> Exercise
Please write out the rows as a numbered list, running from the start of the rows up to and including the line that contains "text_box [1167, 782, 1247, 876]". Leave out any blank lines.

> Input for this task
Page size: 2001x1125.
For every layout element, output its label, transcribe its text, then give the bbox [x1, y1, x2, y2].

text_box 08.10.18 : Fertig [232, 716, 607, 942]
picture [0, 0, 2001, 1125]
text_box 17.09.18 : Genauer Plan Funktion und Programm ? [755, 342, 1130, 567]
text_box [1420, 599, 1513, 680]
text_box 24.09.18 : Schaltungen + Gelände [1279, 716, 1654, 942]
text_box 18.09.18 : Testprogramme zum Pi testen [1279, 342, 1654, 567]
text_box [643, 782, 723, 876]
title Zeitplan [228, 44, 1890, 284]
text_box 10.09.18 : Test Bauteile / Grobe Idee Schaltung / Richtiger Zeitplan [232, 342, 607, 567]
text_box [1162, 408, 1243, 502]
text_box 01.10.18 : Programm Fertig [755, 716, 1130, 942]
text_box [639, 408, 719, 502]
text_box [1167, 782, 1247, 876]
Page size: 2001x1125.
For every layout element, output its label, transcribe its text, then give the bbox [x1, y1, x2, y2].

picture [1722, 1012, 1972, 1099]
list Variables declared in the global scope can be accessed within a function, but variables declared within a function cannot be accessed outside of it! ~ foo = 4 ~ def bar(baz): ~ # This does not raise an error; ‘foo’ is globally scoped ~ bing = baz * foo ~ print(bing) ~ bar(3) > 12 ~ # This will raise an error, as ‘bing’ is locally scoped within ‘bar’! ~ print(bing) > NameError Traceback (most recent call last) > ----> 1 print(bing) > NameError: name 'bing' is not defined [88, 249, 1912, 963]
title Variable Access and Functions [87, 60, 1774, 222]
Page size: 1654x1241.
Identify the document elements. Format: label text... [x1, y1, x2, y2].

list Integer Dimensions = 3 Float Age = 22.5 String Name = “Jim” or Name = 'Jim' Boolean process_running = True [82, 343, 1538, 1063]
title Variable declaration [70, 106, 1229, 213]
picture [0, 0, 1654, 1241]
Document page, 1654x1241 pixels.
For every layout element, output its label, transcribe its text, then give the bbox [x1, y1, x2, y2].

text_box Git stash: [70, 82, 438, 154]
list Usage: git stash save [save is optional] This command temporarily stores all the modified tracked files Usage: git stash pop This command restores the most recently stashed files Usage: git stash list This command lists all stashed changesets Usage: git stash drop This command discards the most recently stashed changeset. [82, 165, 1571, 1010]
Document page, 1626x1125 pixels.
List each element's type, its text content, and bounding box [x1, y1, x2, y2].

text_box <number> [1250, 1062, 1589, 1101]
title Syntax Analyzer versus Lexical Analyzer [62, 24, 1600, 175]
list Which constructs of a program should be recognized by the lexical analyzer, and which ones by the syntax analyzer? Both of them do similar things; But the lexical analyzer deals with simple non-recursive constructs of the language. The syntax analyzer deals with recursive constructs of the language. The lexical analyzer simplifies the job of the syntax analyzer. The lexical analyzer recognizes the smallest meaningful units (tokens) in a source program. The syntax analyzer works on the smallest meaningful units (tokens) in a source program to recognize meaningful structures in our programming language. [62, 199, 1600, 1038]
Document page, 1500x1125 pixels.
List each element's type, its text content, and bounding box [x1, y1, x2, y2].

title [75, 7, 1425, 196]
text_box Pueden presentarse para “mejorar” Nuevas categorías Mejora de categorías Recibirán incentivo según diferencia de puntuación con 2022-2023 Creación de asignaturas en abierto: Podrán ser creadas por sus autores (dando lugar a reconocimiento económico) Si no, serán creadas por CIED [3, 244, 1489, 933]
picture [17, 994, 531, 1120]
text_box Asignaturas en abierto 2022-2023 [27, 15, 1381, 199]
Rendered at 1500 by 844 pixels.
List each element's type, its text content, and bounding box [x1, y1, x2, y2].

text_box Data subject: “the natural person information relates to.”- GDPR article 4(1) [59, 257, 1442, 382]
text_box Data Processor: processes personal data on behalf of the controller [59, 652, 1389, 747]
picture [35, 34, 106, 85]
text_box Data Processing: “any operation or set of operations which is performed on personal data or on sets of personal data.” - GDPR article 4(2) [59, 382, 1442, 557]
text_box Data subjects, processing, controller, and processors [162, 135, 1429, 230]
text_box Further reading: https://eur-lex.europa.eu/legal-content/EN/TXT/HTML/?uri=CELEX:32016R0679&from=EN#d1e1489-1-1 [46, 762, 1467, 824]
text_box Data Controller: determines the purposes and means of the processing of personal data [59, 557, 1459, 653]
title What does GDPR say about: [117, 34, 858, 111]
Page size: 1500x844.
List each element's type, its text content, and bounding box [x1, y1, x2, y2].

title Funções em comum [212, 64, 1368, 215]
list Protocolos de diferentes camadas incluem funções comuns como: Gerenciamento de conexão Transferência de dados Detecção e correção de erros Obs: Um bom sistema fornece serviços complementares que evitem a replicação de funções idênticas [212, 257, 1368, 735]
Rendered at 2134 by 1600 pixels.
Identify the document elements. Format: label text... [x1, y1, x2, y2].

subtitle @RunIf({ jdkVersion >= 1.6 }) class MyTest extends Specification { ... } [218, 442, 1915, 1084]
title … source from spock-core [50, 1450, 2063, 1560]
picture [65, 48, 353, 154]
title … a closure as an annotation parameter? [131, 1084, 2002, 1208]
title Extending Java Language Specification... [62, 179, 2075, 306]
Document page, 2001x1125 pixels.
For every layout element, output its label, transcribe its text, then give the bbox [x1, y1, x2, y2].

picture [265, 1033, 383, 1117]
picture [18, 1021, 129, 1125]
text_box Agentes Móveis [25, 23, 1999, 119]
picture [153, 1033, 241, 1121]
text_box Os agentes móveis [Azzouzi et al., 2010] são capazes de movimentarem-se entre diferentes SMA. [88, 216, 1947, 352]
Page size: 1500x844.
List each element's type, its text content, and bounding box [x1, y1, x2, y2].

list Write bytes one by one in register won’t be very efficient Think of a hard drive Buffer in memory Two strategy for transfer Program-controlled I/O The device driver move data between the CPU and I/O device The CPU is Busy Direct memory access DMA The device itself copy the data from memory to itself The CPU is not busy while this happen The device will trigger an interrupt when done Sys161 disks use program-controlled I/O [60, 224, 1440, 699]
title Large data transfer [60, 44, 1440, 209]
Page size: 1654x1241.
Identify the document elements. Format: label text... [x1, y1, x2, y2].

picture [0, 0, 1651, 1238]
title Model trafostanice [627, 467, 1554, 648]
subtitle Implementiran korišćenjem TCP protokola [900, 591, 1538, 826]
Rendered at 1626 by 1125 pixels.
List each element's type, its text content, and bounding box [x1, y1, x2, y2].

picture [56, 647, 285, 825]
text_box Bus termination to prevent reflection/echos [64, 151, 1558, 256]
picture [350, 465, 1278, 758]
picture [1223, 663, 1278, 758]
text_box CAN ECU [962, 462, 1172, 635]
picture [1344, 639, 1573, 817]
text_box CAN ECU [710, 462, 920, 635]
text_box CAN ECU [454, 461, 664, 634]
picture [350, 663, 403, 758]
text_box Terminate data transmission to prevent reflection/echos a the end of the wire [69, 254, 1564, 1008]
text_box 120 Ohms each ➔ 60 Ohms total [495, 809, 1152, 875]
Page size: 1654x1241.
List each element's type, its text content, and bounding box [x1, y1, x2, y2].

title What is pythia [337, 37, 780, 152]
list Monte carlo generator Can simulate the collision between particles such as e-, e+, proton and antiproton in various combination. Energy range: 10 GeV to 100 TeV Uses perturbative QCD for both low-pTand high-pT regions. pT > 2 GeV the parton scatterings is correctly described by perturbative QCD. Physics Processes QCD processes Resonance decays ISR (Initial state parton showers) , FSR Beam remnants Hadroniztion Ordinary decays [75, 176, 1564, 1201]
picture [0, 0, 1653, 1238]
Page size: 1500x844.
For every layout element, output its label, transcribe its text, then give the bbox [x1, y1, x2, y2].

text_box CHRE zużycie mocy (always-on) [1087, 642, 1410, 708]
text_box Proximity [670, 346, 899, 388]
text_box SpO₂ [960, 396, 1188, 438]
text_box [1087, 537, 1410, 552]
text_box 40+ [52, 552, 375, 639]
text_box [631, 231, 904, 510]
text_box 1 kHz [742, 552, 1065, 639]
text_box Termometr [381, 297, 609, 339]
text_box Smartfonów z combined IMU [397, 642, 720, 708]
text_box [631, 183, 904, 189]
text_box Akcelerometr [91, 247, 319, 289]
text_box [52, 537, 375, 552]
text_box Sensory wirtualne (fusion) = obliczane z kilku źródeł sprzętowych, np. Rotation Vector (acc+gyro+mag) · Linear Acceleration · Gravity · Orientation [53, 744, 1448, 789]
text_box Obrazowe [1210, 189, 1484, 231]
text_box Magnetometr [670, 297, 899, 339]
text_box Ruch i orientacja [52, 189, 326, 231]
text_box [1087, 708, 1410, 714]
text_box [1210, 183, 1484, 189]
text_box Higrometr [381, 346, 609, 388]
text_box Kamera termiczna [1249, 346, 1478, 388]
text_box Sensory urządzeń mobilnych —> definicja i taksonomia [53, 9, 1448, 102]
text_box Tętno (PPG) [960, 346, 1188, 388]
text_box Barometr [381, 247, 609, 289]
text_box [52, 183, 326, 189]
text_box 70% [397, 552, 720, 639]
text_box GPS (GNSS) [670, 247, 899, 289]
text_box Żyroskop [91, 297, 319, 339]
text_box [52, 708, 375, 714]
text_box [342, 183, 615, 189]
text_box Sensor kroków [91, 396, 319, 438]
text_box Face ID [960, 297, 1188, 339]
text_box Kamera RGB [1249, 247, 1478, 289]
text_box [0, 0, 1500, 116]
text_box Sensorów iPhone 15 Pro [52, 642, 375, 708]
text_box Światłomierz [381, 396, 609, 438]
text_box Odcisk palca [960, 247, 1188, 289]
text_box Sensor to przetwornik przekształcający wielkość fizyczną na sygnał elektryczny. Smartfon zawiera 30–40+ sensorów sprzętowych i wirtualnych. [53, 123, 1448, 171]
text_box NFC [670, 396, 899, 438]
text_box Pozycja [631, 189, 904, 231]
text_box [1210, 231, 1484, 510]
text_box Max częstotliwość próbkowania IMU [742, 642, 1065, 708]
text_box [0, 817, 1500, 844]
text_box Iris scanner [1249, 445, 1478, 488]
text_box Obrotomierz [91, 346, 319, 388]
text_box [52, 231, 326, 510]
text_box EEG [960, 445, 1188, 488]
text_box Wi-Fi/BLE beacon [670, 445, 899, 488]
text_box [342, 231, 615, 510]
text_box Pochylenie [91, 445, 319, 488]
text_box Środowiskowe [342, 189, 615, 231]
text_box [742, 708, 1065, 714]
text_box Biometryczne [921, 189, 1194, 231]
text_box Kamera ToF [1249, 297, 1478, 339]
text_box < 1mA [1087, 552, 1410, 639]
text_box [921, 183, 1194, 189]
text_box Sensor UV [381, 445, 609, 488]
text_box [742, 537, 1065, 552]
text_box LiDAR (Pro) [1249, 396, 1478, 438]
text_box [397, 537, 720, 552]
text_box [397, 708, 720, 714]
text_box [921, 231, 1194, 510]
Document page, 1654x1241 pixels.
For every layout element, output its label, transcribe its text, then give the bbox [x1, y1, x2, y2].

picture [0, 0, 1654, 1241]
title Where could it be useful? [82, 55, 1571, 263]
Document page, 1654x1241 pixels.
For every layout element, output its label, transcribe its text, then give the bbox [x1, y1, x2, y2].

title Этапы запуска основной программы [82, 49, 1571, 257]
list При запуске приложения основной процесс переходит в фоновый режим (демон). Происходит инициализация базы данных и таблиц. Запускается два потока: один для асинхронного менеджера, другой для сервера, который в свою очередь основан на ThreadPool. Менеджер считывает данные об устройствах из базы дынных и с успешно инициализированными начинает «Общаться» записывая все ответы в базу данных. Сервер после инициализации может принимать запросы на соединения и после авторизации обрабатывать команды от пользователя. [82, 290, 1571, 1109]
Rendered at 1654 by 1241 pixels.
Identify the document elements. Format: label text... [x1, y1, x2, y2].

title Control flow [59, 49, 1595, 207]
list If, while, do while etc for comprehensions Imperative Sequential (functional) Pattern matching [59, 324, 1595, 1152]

> The reply
1. Page size: 2001x1125.
2. For every layout element, output its label, transcribe its text, then give the bbox [x1, y1, x2, y2].
3. text_box 08.10.18 : Fertig [232, 716, 607, 942]
4. picture [0, 0, 2001, 1125]
5. text_box 17.09.18 : Genauer Plan Funktion und Programm ? [755, 342, 1130, 567]
6. text_box [1420, 599, 1513, 680]
7. text_box 24.09.18 : Schaltungen + Gelände [1279, 716, 1654, 942]
8. text_box 18.09.18 : Testprogramme zum Pi testen [1279, 342, 1654, 567]
9. text_box [643, 782, 723, 876]
10. title Zeitplan [228, 44, 1890, 284]
11. text_box 10.09.18 : Test Bauteile / Grobe Idee Schaltung / Richtiger Zeitplan [232, 342, 607, 567]
12. text_box [1162, 408, 1243, 502]
13. text_box 01.10.18 : Programm Fertig [755, 716, 1130, 942]
14. text_box [639, 408, 719, 502]
15. text_box [1167, 782, 1247, 876]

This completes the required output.